Exercise details:
Begin your copy at the line holding "right eye: (148, 110)" and end it at the last line of the listing. Keep every line exact and leave out the pictures.

Segment Start: Material for the task

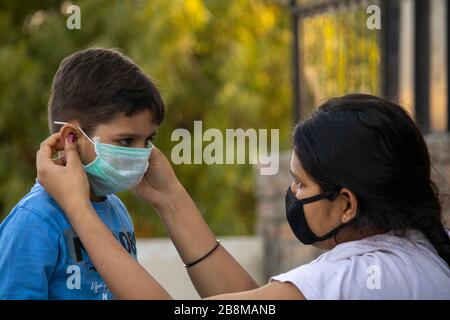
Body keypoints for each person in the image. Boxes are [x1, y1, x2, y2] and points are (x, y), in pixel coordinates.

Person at [36, 94, 450, 299]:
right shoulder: (414, 254)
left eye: (301, 184)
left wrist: (77, 208)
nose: (292, 194)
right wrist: (169, 198)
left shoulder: (358, 278)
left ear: (346, 203)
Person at [0, 48, 164, 299]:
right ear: (72, 137)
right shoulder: (35, 219)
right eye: (126, 140)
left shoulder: (117, 210)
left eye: (148, 140)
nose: (141, 154)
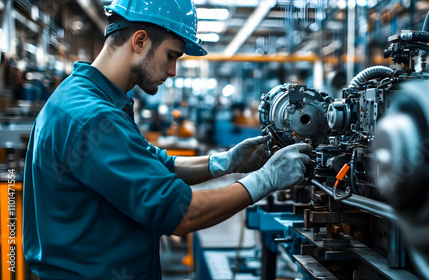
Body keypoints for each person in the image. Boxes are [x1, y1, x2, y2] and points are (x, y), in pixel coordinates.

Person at [22, 0, 312, 279]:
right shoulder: (92, 117)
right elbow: (181, 214)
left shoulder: (87, 99)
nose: (173, 71)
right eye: (171, 56)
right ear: (140, 41)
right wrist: (266, 179)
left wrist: (225, 162)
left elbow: (154, 164)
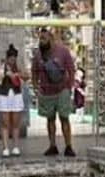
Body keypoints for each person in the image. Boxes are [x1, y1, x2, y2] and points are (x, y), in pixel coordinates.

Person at [32, 27, 76, 157]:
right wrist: (36, 87)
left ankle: (68, 146)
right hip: (46, 92)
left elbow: (71, 69)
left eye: (44, 38)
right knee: (50, 119)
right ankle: (52, 146)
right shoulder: (38, 54)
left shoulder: (63, 51)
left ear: (51, 38)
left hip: (62, 90)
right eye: (40, 38)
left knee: (64, 118)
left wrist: (69, 87)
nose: (41, 41)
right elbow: (34, 71)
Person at [0, 44, 28, 157]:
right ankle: (5, 147)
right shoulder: (1, 65)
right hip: (3, 95)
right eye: (11, 58)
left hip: (16, 95)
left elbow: (27, 76)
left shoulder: (18, 66)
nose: (12, 60)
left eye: (14, 58)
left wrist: (17, 74)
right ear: (7, 57)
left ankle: (16, 146)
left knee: (16, 122)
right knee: (5, 122)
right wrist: (4, 74)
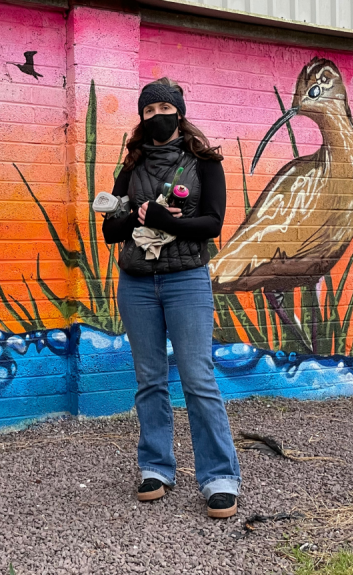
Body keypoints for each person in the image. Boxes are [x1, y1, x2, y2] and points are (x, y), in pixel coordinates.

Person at [102, 78, 242, 518]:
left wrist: (167, 220)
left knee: (199, 380)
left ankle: (220, 477)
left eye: (164, 107)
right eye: (148, 110)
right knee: (150, 380)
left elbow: (213, 224)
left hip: (186, 281)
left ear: (178, 112)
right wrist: (137, 218)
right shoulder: (132, 166)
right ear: (142, 118)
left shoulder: (204, 161)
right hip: (138, 283)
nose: (157, 115)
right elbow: (109, 231)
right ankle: (156, 468)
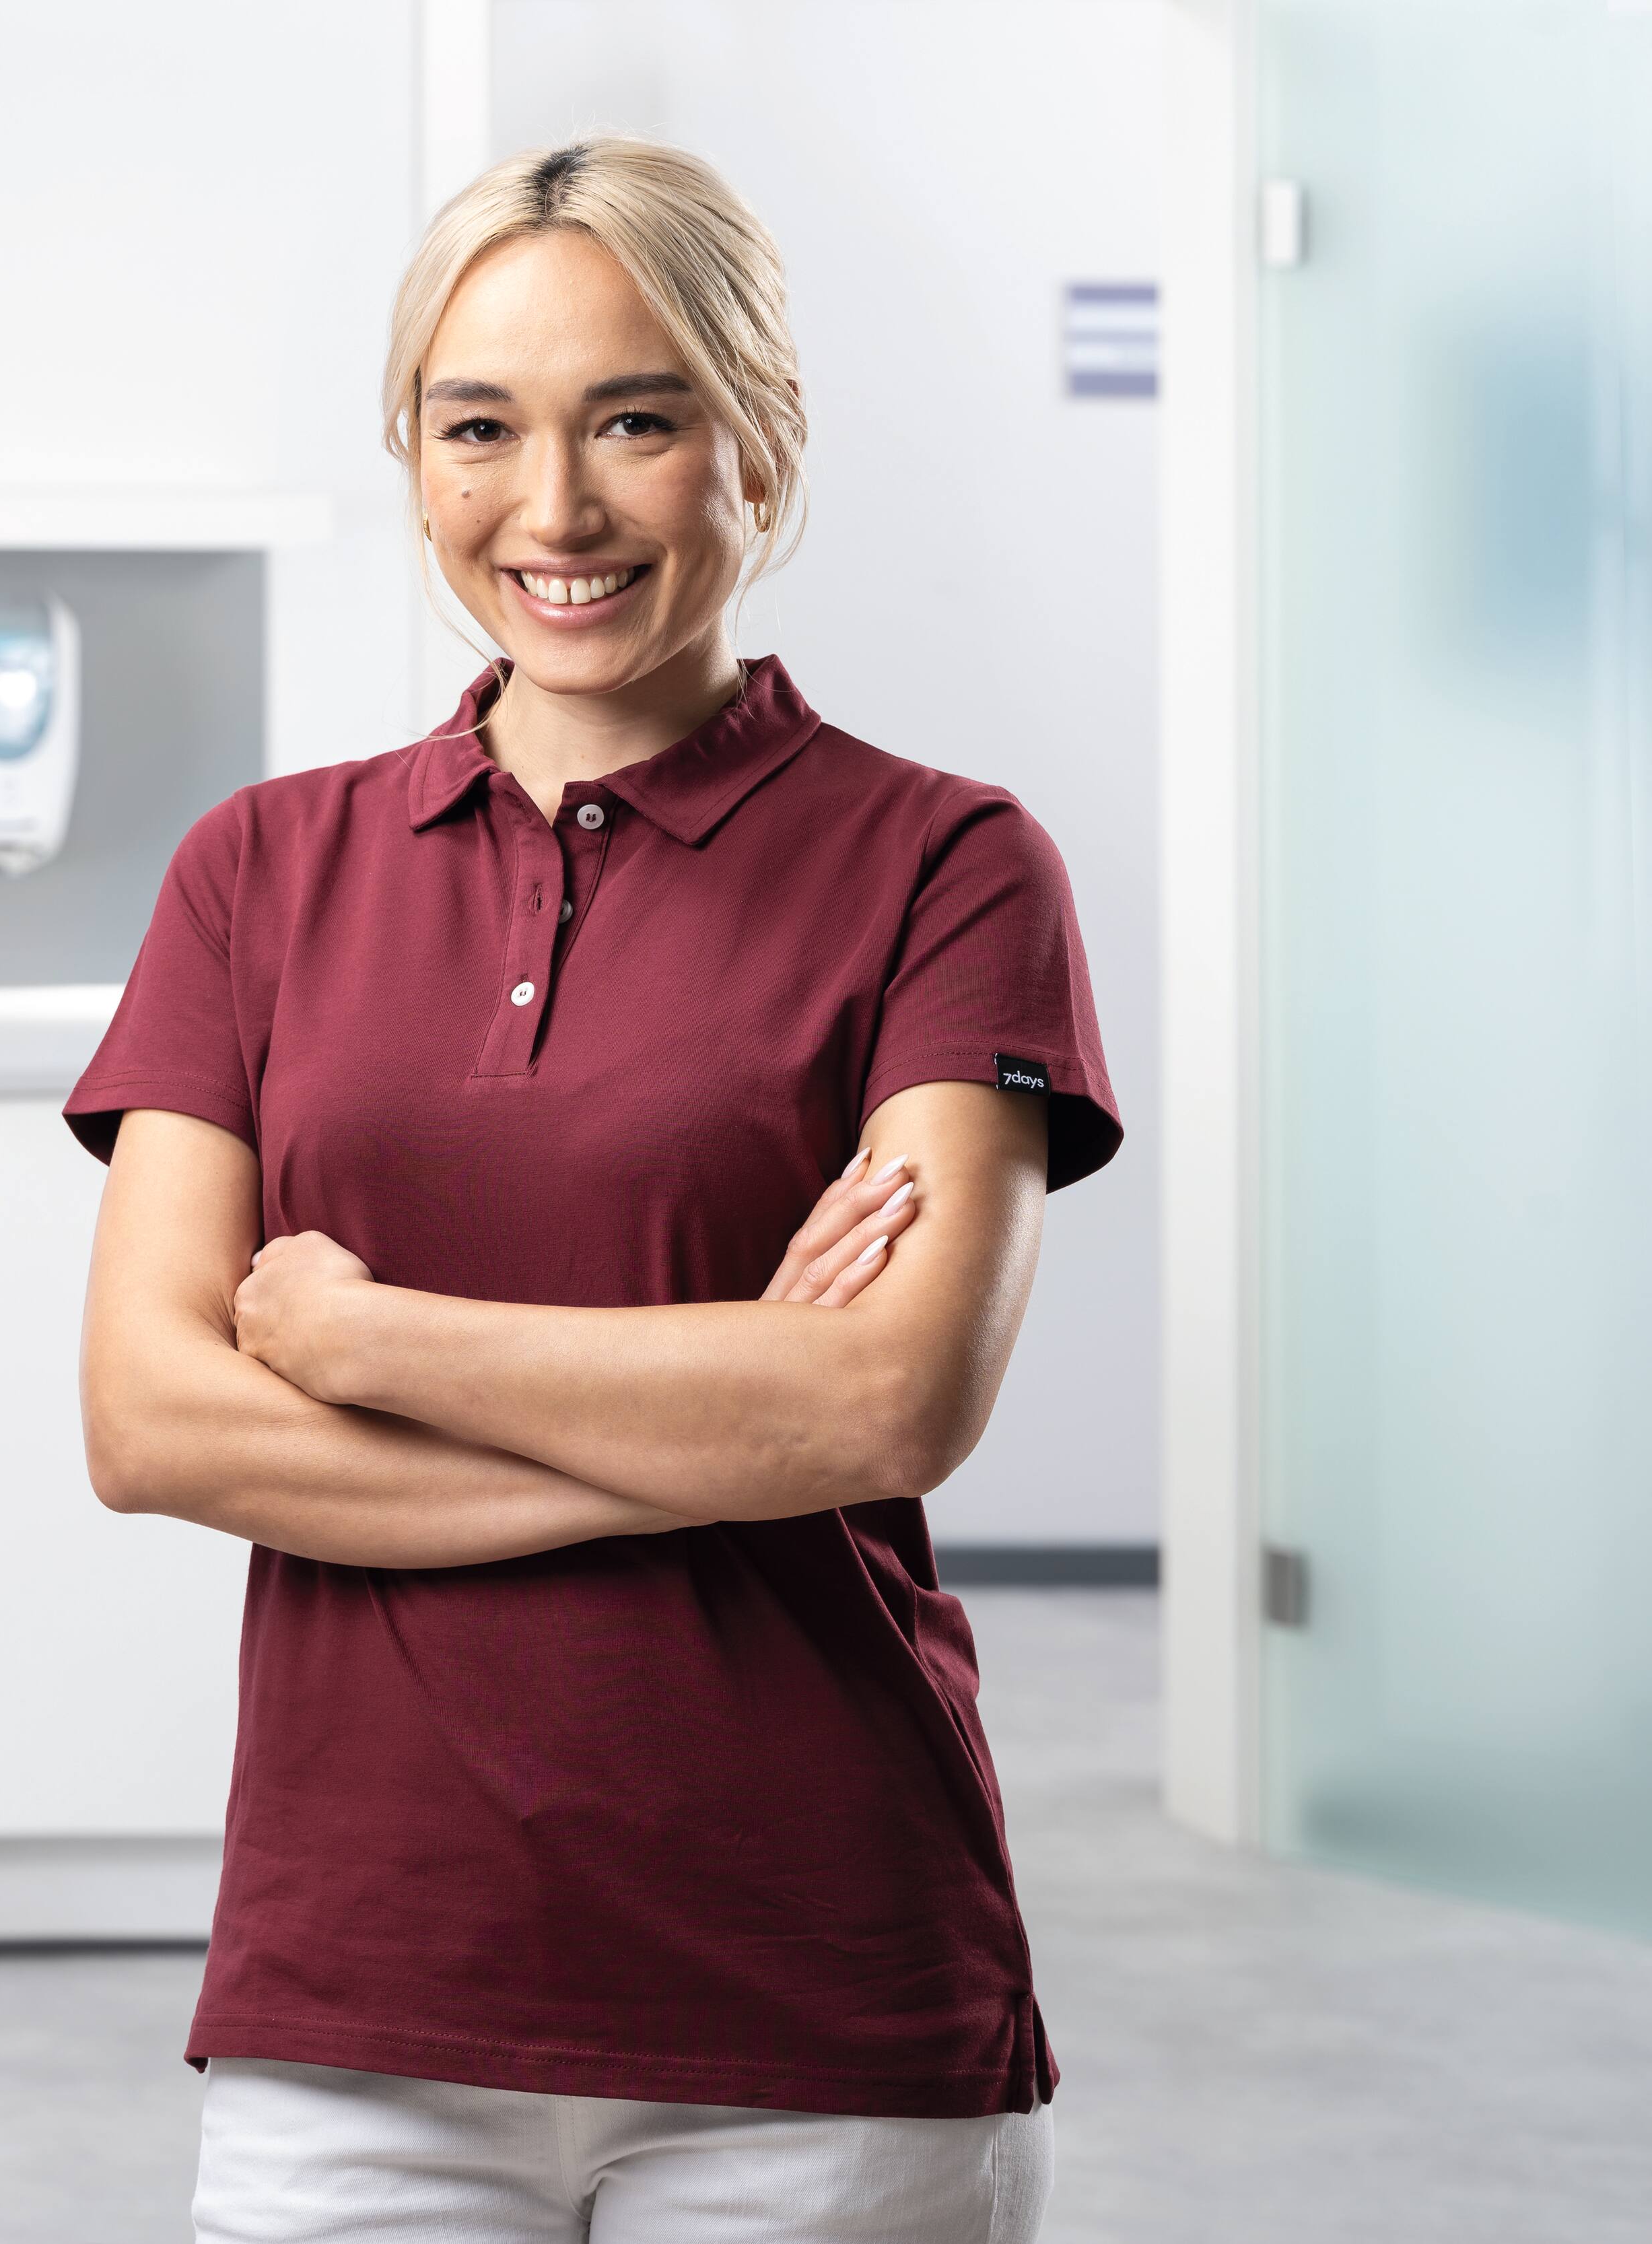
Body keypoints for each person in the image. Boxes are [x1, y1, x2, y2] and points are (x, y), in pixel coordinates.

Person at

Segment End: Material for the task

Task response:
right eye: (148, 110)
right knee: (150, 380)
left elbow: (213, 224)
left hip: (186, 281)
left ear: (178, 112)
right wrist: (137, 218)
right shoulder: (132, 166)
right ear: (142, 118)
left shoulder: (204, 161)
right hip: (138, 283)
nose: (157, 115)
right elbow: (109, 231)
right ankle: (156, 468)
Body keypoints for each person in the image. Boxes are [x1, y1, x2, y2] and points are (x, y), in pixel coordinates.

Person at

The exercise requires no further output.